Fig. 1 is a block diagram showing an overview of the present invention, Fig. 2 is a circuit diagram showing details of the above device, Fig. 3.4 is a waveform diagram and flow chart showing the operation of the above device, and Fig. 5.6
The figures are a block diagram of an apparatus showing other embodiments of the present invention, a flowchart showing its operation, and FIG.
FIG. 2 is a schematic diagram showing an embodiment of a number conversion means. 1...Light emitting element 2...Light spot position detection element 3...Microcomputer 32...Analog-digital converter 33.34.
... Arithmetic processing unit 7 ... Distance measurement circuit 71, 72 ... Head amplifier 73 ... Logarithmic conversion circuit 74 ... Voltage follower 75 ... Logarithmic expansion circuit 76 ... -Double integration circuit 76b...Integration capacitor 78...Pulse width conversion circuit Sl, S2...Switch A...Photographing lens M...Pulse motor

Claims (1)

[Claims] A light-emitting element and a light-receiving element are arranged at a certain distance apart, and a signal from a microcomputer causes the light-emitting element to emit light and illuminate the subject, while the reflected light from the subject is reflected at a spot related to the distance to the subject.
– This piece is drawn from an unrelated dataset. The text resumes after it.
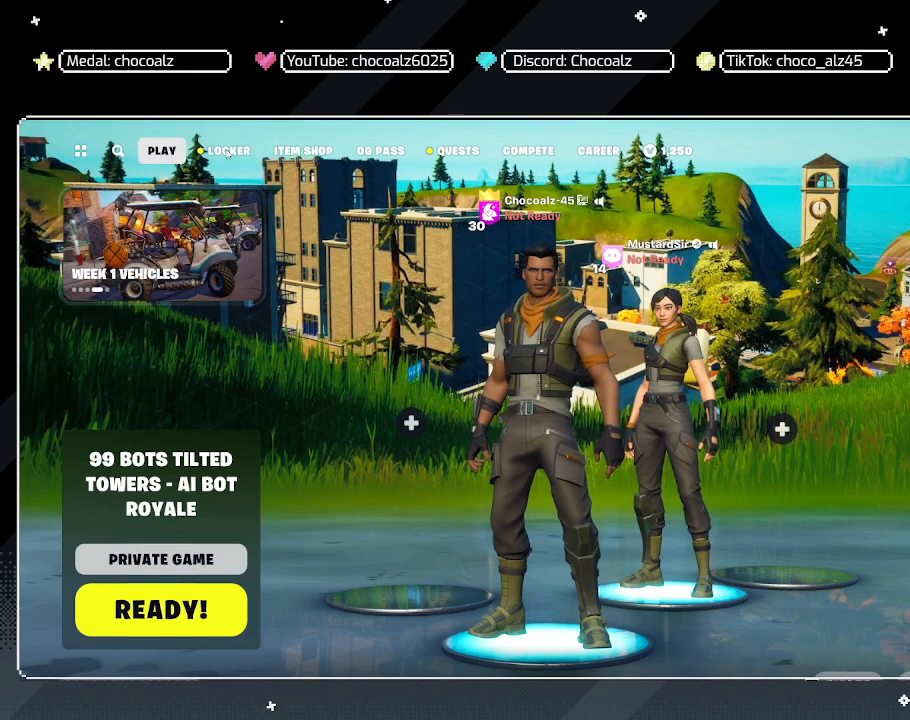
{"keys": [], "mouse": [], "mouse_move": "left", "events": []}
In a distance detecting device that converts the position of light into an electrical signal by a light receiving element, the light emitting element is made to emit light at least a plurality of times during a distance measurement period to obtain a plurality of distance measurement data, and when the distance measurement data is the same A distance detection device for a camera that determines whether or not to continue subsequent distance measurement operations based on the distance.